Extracted records:
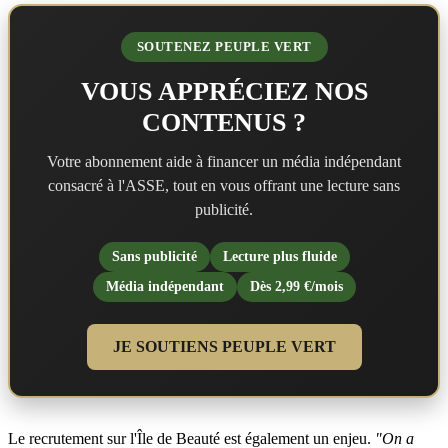
SOUTENEZ PEUPLE VERT
VOUS APPRÉCIEZ NOS
CONTENUS ?
Votre abonnement aide à financer un média indépendant
consacré à l'ASSE, tout en vous offrant une lecture sans
publicité.
Sans publicité
Lecture plus fluide
Média indépendant
Dès 2,99 €/mois
JE SOUTIENS PEUPLE VERT
Le recrutement sur l'Île de Beauté est également un enjeu.
"On a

▶ [Instruction]: A verbatim transcript of the entries above is required, with the pictures left out.

▶ [Written solution]:
SOUTENEZ PEUPLE VERT
VOUS APPRÉCIEZ NOS
CONTENUS ?
Votre abonnement aide à financer un média indépendant
consacré à l'ASSE, tout en vous offrant une lecture sans
publicité.
Sans publicité
Lecture plus fluide
Média indépendant
Dès 2,99 €/mois
JE SOUTIENS PEUPLE VERT
Le recrutement sur l'Île de Beauté est également un enjeu.
"On a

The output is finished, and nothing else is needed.